Uber gave their users an experience to be remembered, UBERKITTENS. Credit: Uber

Uber

UberKITTENS was a strategy implemented by Uber on national cat day, in which they delivered kittens for 15-minute petting sessions. They also raised $14,268 for animal shelters in Seattle, NYC and San Francisco! This is a great example of getting involved with the local community and providing users with an experience they would never forget. Not to mention the word of mouth traffic from this would have been incredibly valuable.

Airbnb

Airbnb quite literally went the extra mile for their users, going from coast to coast and door to door taking pictures of apartments for each listing. They built loyalty with their users by asking what products they needed and what they could offer them, personally following up on all feedback.

“Which came first: the chicken or the egg?”

A well-known dilemma in a 2-sided marketplace or platform. Which do you acquire first? The users on the supply or demand side? A little hint, it’s the supply side. Focus on creating a solid database of suppliers and then you can move forward with acquiring customers.

Quora and Reddit

Empty site means no users, and no users mean an empty site. Quora and Reddit solved the chicken and egg issue by filling their sites with their own content until the website had enough organic content to thrive on its own.

Quora’s co-founders D’Angelo, Cheever and Cox actually asked and then answered their own questions, to begin with. When they began bringing on new employees and beta testers, they asked them to do the same until there was enough content on the site to bring in unique, organic visitors. Reddit’s co-founder Steve Huffman, said they had to create content for several months until the home page was no longer filled with their content, but with submissions from actual users. The difference here is that Reddit created fake profiles, this, however, turned out to be an advantage on their side as they were able to set the tone of the future Reddit community. Talk about faking it ’til you make it.

Airbnb

When Airbnb came about, they couldn’t rent out houses with no customers, but they also couldn’t have loads of customers with no houses for them to stay in. When they gave craigslist a run for their money their aim was to build up a substantial choice of houses, after that the customers came running.

Tinder

Tinder is one company who knew who their startups first users were meant to be; college students. The then CMO Whitney Wolfe, travelled to the startup’s first users. They went from 5,000 to 15,000 users purely by going to sororities and signing girls up on the spot. She then approached the brother fraternities of the sororities and all the boys signed up because all the cute girls they’d been eyeing off all semester were now on the app.
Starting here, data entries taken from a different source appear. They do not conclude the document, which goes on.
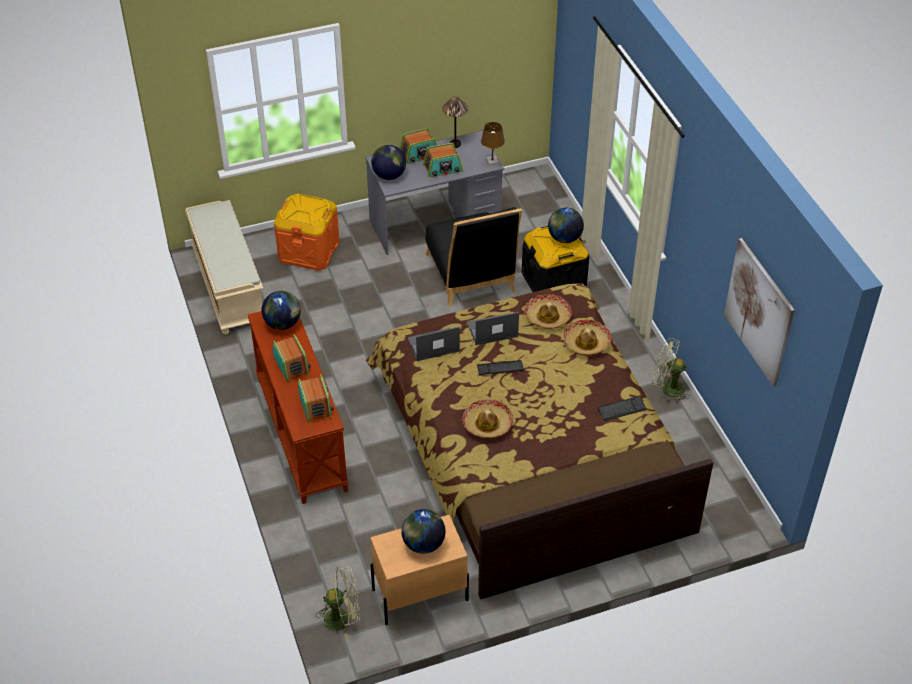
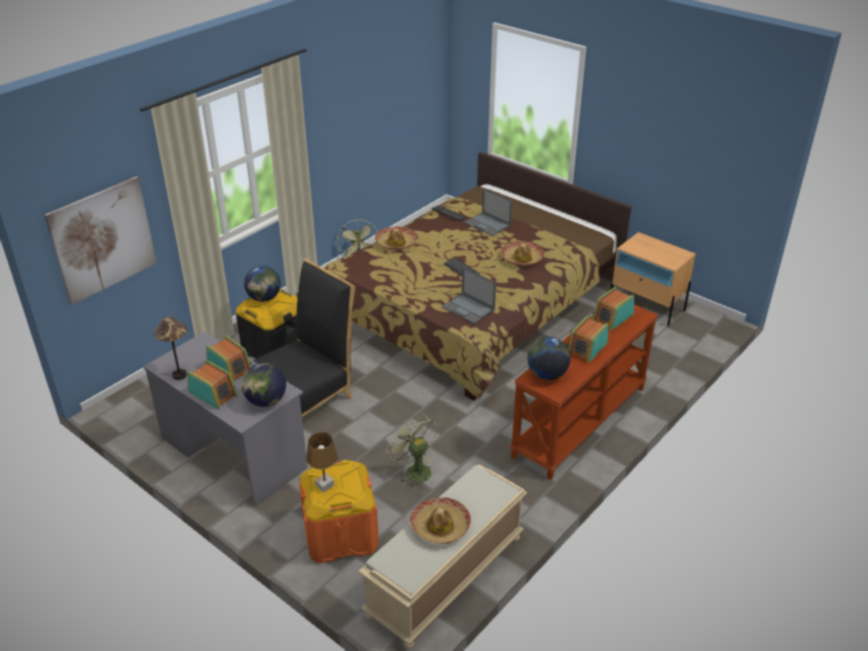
camera: 120 degrees left, 10 degrees down
green fan [317,567,360,639] -> green fan moved to [386,414,437,489]
globe [401,509,446,554] -> none
laptop [467,312,519,345] -> laptop moved to [464,188,512,236]
brown table lamp [481,122,505,168] -> brown table lamp moved to [306,432,339,493]
hat [524,294,572,329] -> hat moved to [410,497,471,544]
picture [724,238,795,387] -> picture moved to [45,176,157,305]

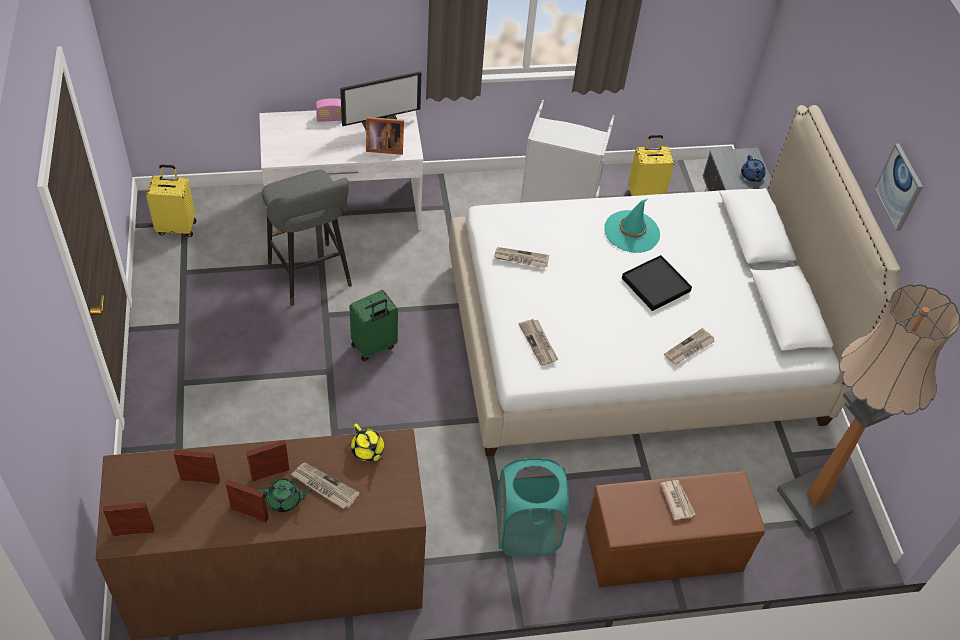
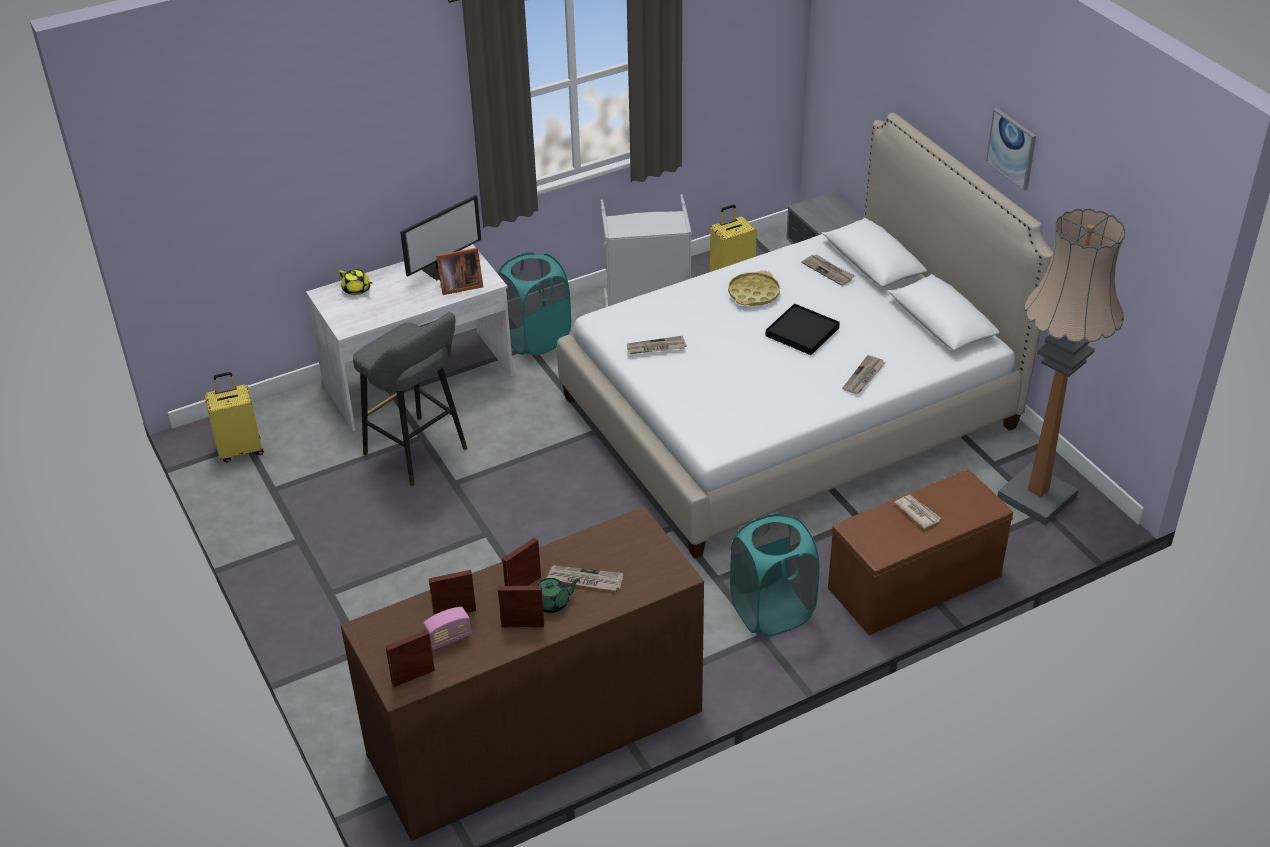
camera: 15 degrees left, 10 degrees down
radio [316,98,342,122] -> radio moved to [423,607,471,650]
green suitcase [349,290,398,361] -> none
yellow teapot [351,423,384,461] -> yellow teapot moved to [338,269,372,295]
newspaper [519,319,559,366] -> newspaper moved to [802,255,855,286]
turquoise hat [604,199,660,253] -> yellow tray [728,271,780,306]
blue teapot [741,155,766,182] -> none
none -> turquoise laundry basket [498,252,571,356]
This then created a constant loop of males signing up for females, and females signing up for males.. turns out a circle does start somewhere.

Tinder based their strategies to acquire their startup first users on their target markets age. Credit: Wikimedia

Among all of these strategies, the strongest of all is an endless drive and willingness to do whatever you can to make your platform the best and your customers the happiest. The companies spoken about above all started out with no users, Quora and Reddit even had to fake their startup’s first users for months! The amount of users your startup has, in the beginning, does not define its future success. Create a product that your customers are proud to use and they’ll share it with their friends, making obtaining new users easier than you’d think. What really counts is how you treat these users and what innovative solutions you can offer them throughout their experience.